Perante tal facto, logo alguns entenderam que era chegado o momento de mostrarem as suas habilidades. Eu não fugi à regra, martelando chapa para um lindo cinzeiro mas tive que colaborar na feitura das “habilidades” dalguns outros.


Foi então que em Setembro, ao José Bispo, torneiro, convalescente dum acidente em que fracturou um braço, lhe foi pedido para tornear umas flanges em ferro fundido. Um “biscate” encapotado! Como ele não estava operacional e eu já era “pau para toda a obra”, lá fui “convocado”. Um pouco contra vontade, fui fazer o trabalho que até meteu horas extra e no dia 19 de Setembro, enquanto ia torneando aproveitava para ir ouvindo, no aparelho já antigo que o Jacinto tinha sobre a sua bancada, o relato do jogo Sevilha, 3 – Benfica, 1, para a Taça dos Campeões Europeus. Desse jogo recordo o defesa central do Sevilha, o Campanal, que parece ter “aviado” bem, tanto o Ângelo como o “Zezinho”, os “maus” do Benfica.
Esse trabalho, em horas extra, não me foi pago em dinheiro mas em folgas. E foi por isso que numa quarta-feira, depois de ter respondido a um anúncio do Diário de Notícias, prometendo um bilhete para um filme com a Sophia Loren e o ter recebido, lá fui direito ao “Condes”.
A meio do filme faltou a luz e julguei que não ia ver a Sophia. Esperou-se bastante tempo mas lá vimos o filme.

Por esta altura, em Setembro, já eu andava com a cabeça no ar porque já me tinha inscrito para admissão no Estaleiro Naval da CUF e por isso também a minha pouca vontade para fazer o trabalho de torneiro.

Estava farto de fazer pequenas coisas para os outros, de tal modo que não tinha paciência para fazer nada para mim e isso começava a cansar-me. Eu que, ao tempo, só queria ser um serralheiro mecânico e não um “topa a tudo”, hoje vejo que não me fez nada mal.

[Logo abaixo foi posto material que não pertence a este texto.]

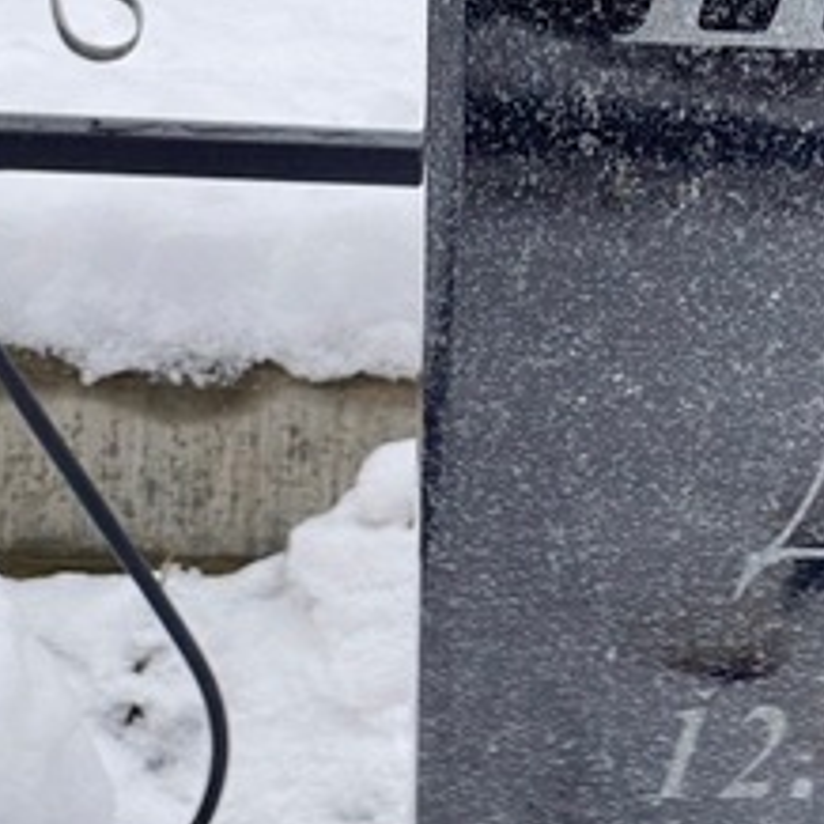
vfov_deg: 10.3
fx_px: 4551
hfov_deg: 9.8
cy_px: 132
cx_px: 1493
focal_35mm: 169
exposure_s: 1/122
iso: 25
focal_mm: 6
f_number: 2
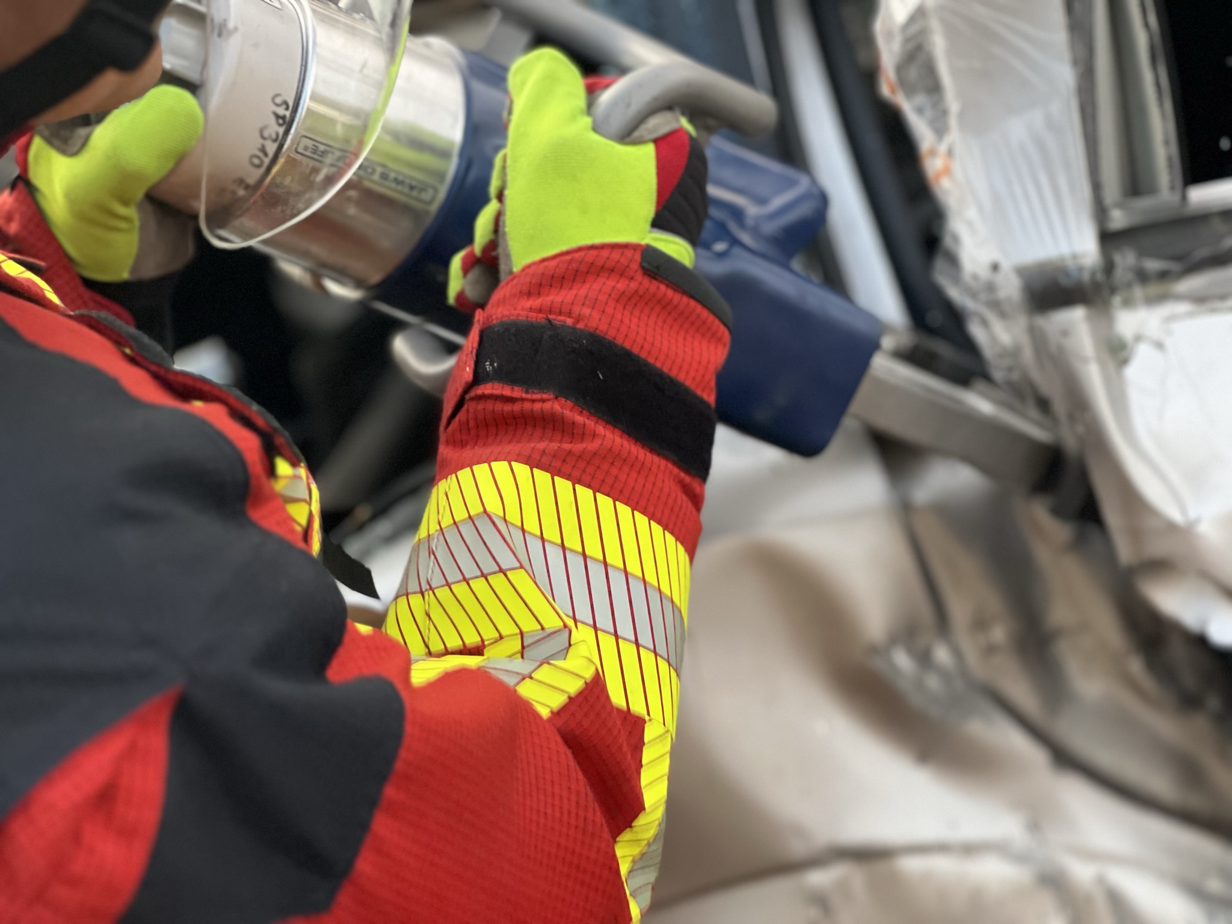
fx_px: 2740
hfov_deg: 25.3
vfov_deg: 19.1
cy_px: 462
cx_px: 616
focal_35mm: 77
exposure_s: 1/121
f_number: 2.8
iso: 250
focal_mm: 9
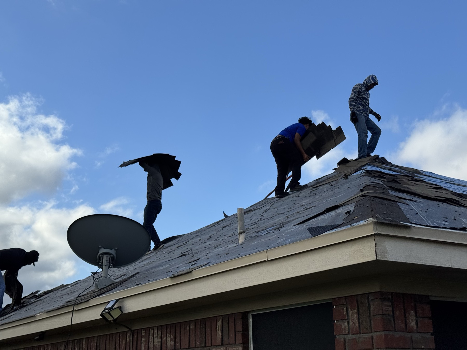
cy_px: 175
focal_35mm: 48
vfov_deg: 30.3
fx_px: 648
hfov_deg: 39.7
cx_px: 234
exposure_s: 1/4608
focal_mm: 6.76
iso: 64
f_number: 1.78
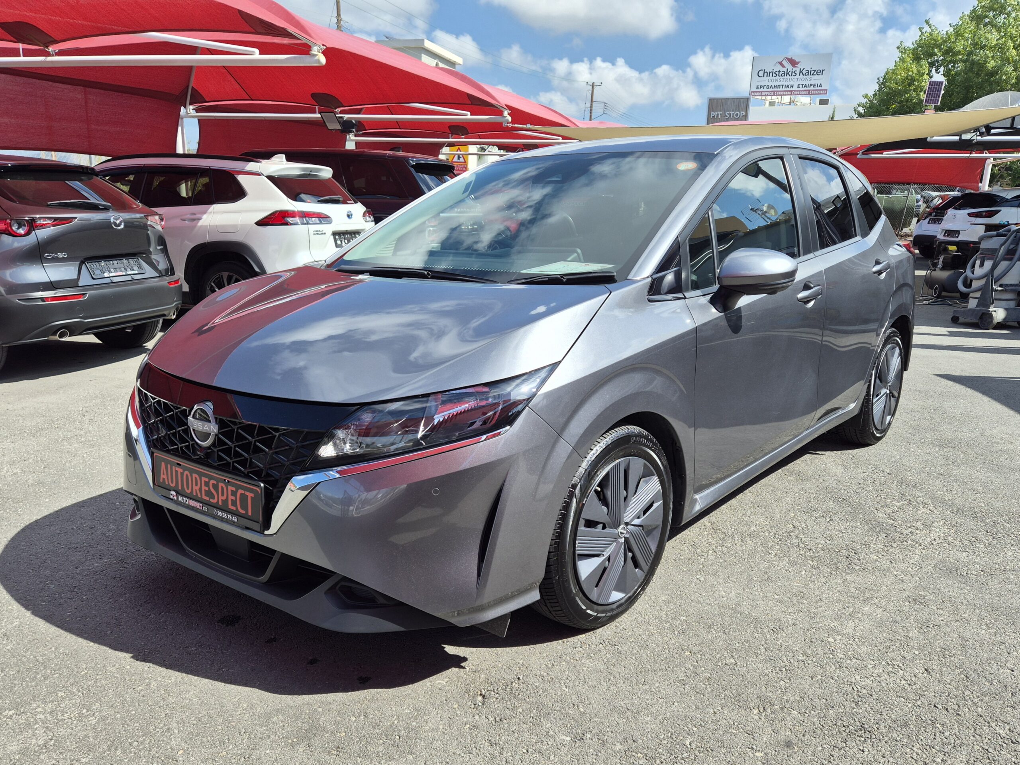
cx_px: 510
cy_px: 382
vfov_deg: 58.9
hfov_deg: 73.9
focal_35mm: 23
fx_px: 678
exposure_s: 1/1250
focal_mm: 5.4
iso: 25
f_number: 1.8
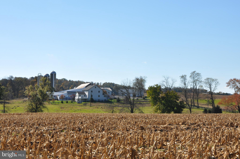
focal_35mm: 44
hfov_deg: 45.0
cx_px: 120
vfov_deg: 30.8
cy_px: 80
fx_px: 290
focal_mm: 29
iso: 200
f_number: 13
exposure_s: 1/160
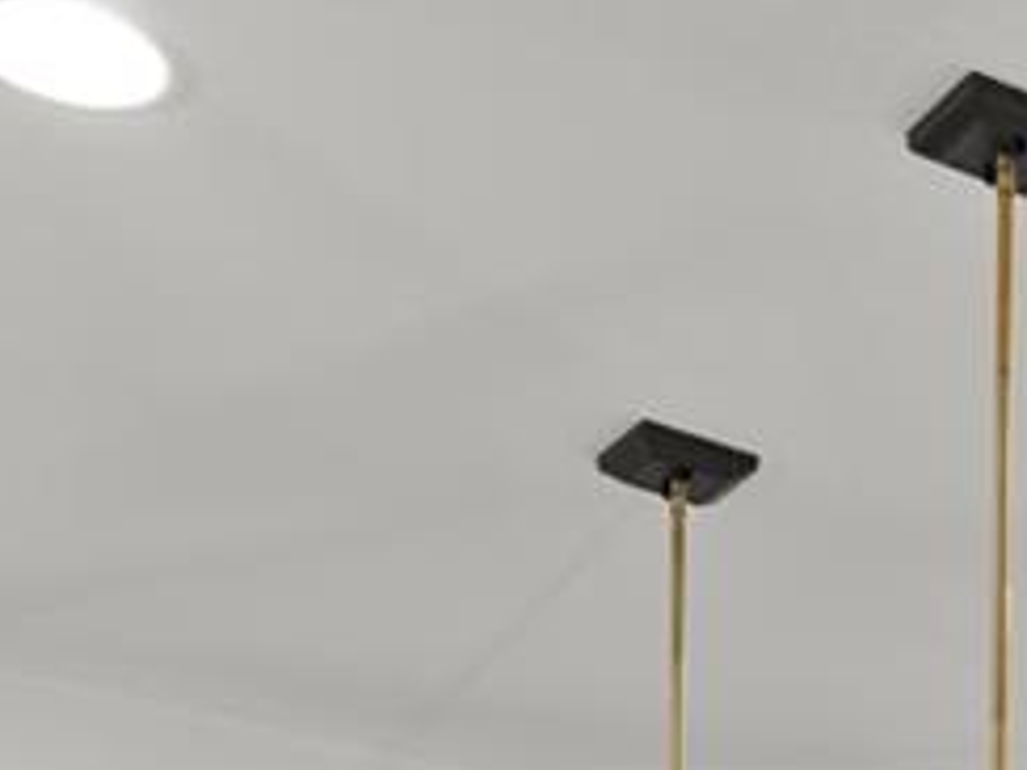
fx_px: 3175
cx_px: 1806
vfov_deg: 11.1
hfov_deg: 15.8
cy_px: 1965
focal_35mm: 107
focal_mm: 17
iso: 160
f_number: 8
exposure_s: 1/1.67
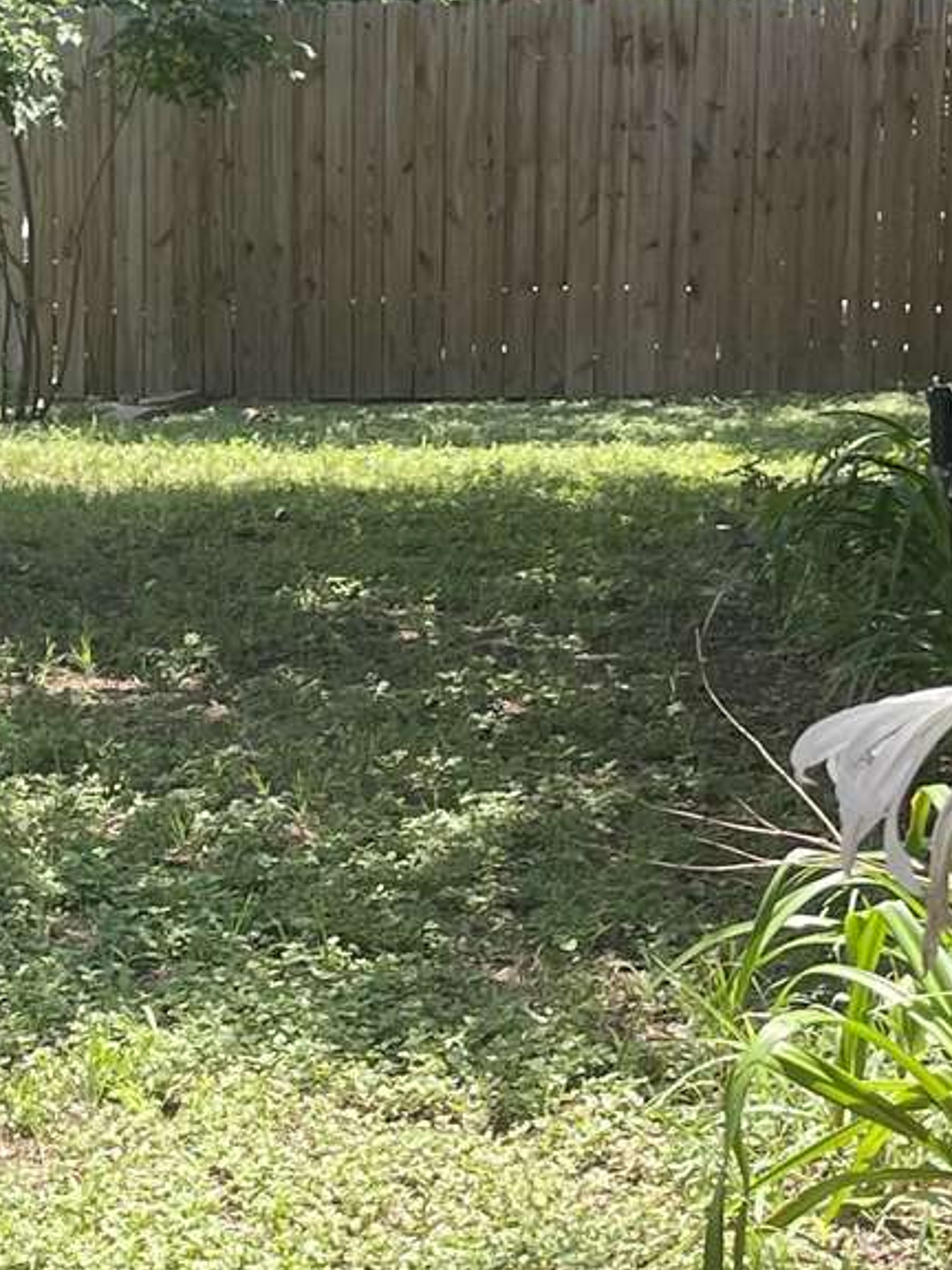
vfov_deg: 19.6
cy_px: 794
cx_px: 258
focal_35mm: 100
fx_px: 3667
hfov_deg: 14.7
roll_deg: -0.8
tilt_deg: -9.1
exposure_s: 1/631
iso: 32
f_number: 1.6
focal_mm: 5.1
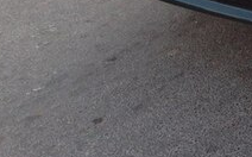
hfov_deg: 17.2
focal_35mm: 109
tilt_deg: -15.6
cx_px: 384
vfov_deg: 11.2
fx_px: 748
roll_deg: -1.4
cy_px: -122
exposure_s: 1/120
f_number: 2.4
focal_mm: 4.12
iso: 80
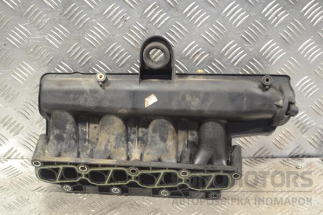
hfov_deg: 29.2
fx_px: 619
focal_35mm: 69
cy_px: 108
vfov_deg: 19.7
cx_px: 162
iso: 500
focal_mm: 46
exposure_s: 1/30
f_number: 5.3
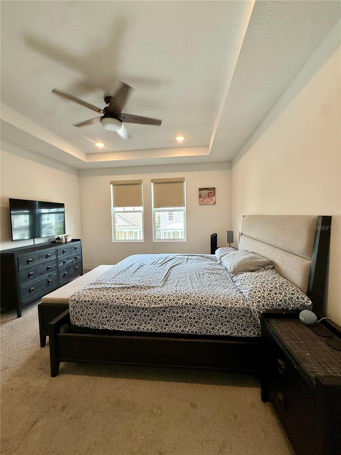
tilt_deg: -2.8
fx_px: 184
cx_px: 170
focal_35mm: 14
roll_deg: +0.8
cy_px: 228
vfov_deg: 102.1
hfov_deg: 85.7
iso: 125
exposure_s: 1/120
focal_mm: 2.22
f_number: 2.2
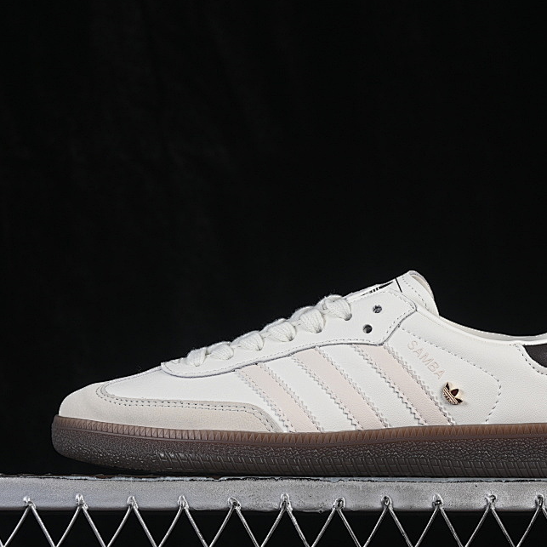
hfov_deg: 16.2
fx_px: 1913
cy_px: 287
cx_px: 350
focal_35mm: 107
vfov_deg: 16.3
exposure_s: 1/80
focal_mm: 50
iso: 160
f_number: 8
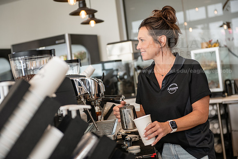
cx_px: 119
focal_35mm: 66
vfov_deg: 20.6
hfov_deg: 30.5
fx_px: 436
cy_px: 80
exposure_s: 1/200
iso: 640
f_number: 3.5
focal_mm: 66
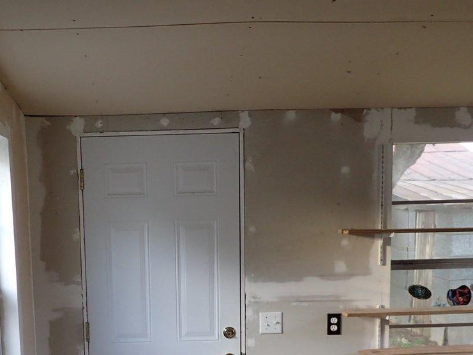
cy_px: 329
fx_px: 738
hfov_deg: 35.0
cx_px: 142
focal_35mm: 54
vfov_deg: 26.0
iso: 160
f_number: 2
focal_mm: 4.5
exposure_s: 1/60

Terminado este trabalho, foi altura de comunicar ao pessoal que, contrariando agora a vontade do meu pai que gostaria de me ver como funcionário público, a minha vida ali já tinha acabado e na 2ª feira, dia 1 de Outubro, eu estaria à “disposição” deles mas ali ao lado na Oficina da Mecânica do Estaleiro Naval da CUF!